Start of TEXT SECTION
Retract with right-angled retractors and using sharp wide osteotomes, the paraspinal muscles are erased from the posterior part of vertebrae. The paraspinal muscles are stripped from the spinous processes using a subperiosteal technique down along the laminar to the edge of the facets either bluntly or with monopolar cautery.
Self-retaining retractors are used to widen the exposure. These also help to create tamponade effect to control the bleeding
Following adequate exposure and hemostasis, the levels to be decompressed are accurately are confirmed with the image intensifier.
In a classical laminectomy, the spinous process is removed and from thereon, the lamina is cut with a high-speed drill or rongeurs. In severe stenosis, the dura should be well protected with either instrument.
The thickened ligamentum flavum that connects the laminae of the vertebra below with the vertebra above is also removed.
For decompression of the spinal nerve, the facet joints [directly over the nerve roots] may be trimmed to provide more space to the nerve roots. This procedure is termed as foraminotomy and could be done along with the laminectomy or laminotomy.
End of TEXT SECTION
Start of RECORD EXCERPTS
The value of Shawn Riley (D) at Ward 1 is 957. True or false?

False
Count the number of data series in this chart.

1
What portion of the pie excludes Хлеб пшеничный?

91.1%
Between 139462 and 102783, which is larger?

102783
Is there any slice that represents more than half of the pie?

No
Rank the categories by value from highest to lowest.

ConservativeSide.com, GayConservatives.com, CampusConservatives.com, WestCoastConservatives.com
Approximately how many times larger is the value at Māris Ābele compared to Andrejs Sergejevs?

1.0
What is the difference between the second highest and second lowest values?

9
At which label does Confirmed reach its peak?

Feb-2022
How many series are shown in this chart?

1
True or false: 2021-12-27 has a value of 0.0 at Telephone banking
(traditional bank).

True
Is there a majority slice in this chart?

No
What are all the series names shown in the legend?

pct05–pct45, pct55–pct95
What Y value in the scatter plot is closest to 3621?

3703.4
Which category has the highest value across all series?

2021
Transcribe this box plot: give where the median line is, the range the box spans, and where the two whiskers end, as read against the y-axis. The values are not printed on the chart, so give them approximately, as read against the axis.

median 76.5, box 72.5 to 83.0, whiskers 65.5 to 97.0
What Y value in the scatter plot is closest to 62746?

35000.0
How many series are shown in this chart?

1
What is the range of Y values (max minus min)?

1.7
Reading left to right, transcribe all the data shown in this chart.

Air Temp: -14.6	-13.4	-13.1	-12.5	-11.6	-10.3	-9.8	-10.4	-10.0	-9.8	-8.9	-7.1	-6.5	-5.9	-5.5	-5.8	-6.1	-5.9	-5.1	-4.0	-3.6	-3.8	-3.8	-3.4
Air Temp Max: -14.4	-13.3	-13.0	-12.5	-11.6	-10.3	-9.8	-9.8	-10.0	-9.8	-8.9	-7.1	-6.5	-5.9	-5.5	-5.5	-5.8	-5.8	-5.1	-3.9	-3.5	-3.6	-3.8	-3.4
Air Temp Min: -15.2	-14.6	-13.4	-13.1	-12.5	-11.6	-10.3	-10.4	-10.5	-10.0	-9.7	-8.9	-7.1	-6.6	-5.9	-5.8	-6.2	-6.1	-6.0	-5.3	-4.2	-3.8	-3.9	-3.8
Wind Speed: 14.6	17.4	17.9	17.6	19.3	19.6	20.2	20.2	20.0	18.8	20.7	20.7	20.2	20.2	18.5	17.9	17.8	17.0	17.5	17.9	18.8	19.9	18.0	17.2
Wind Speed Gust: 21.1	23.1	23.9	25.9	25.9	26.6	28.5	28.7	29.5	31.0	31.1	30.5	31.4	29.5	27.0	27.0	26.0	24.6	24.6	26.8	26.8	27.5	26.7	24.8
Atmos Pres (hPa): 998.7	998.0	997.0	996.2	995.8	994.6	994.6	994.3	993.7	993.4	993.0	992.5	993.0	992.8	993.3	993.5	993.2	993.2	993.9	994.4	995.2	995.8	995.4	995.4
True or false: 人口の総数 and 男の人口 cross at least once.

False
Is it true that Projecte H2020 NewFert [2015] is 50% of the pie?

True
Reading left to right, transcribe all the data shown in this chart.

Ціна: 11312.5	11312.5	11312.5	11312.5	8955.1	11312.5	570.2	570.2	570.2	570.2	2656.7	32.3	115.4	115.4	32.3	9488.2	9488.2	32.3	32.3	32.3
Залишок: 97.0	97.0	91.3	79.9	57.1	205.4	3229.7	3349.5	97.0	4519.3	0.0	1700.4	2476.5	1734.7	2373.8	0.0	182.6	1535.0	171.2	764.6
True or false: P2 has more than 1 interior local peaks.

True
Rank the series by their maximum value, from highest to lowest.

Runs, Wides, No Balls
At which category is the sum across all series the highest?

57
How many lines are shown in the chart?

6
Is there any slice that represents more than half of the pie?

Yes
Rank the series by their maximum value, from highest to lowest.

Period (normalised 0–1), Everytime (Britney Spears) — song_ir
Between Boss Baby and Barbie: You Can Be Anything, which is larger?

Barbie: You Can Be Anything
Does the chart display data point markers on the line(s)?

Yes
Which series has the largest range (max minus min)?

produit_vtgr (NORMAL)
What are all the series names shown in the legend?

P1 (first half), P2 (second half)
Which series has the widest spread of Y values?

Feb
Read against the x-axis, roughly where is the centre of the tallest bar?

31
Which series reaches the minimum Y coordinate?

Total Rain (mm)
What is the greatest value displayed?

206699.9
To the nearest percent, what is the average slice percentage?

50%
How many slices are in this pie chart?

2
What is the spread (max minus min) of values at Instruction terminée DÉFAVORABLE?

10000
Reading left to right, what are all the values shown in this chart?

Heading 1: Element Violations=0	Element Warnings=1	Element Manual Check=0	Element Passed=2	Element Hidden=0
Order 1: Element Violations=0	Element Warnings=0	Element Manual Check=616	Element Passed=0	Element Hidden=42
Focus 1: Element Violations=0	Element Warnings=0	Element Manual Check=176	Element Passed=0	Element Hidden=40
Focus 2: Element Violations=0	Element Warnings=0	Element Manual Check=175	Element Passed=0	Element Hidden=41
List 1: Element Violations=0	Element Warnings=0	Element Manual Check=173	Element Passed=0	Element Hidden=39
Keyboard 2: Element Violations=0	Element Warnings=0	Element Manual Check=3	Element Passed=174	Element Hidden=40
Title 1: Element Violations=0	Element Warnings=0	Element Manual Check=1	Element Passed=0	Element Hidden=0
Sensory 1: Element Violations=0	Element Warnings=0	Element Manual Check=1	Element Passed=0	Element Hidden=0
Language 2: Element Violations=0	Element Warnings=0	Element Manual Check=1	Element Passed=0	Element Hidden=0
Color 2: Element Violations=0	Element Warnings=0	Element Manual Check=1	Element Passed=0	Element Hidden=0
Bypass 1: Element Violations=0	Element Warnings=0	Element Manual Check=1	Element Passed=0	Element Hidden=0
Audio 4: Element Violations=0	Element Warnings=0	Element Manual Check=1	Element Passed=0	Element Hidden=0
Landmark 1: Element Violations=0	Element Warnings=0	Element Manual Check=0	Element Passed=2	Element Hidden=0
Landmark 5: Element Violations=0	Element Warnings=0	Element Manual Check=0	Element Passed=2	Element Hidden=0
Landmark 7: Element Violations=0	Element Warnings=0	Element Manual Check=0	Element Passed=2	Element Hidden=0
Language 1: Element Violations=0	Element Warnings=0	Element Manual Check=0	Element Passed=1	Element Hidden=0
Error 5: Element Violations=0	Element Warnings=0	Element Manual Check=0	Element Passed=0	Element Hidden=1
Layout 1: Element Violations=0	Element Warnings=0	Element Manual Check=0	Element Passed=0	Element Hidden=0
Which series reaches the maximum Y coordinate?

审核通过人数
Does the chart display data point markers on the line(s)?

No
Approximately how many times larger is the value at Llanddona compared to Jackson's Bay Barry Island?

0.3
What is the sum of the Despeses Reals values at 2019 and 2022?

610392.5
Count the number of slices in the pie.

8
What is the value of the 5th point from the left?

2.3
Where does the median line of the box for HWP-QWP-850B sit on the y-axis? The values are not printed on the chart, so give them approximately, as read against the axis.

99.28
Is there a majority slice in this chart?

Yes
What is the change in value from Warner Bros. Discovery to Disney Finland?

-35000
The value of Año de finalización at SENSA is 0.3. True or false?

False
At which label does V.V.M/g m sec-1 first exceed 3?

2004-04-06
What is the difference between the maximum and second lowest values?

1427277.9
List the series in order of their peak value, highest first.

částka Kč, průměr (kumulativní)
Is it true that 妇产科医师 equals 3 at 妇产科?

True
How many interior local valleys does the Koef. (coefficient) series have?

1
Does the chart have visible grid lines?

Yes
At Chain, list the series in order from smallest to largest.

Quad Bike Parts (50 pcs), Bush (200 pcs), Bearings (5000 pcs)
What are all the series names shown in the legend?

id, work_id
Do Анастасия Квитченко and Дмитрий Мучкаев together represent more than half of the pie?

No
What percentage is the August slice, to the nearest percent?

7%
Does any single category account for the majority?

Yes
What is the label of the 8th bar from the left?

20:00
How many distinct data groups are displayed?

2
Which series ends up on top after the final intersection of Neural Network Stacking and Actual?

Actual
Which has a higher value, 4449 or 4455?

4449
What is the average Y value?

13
End of RECORD EXCERPTS
WHAT YOU NEED TO DO →
a) Duplicate the part of the laminectomy passage starting with "Self-retaining retractors are" and going on through "the image intensifier.".
b) According to the laminectomy passage, why may the facet joints over the nerve roots be trimmed? Answer in one to three sentences.

SOLUTION LIST →
a)
Self-retaining retractors are used to widen the exposure. These also help to create tamponade effect to control the bleeding
Following adequate exposure and hemostasis, the levels to be decompressed are accurately are confirmed with the image intensifier.

b) The facet joints may be trimmed to give the nerve roots more space, which decompresses the spinal nerve. This step is called foraminotomy.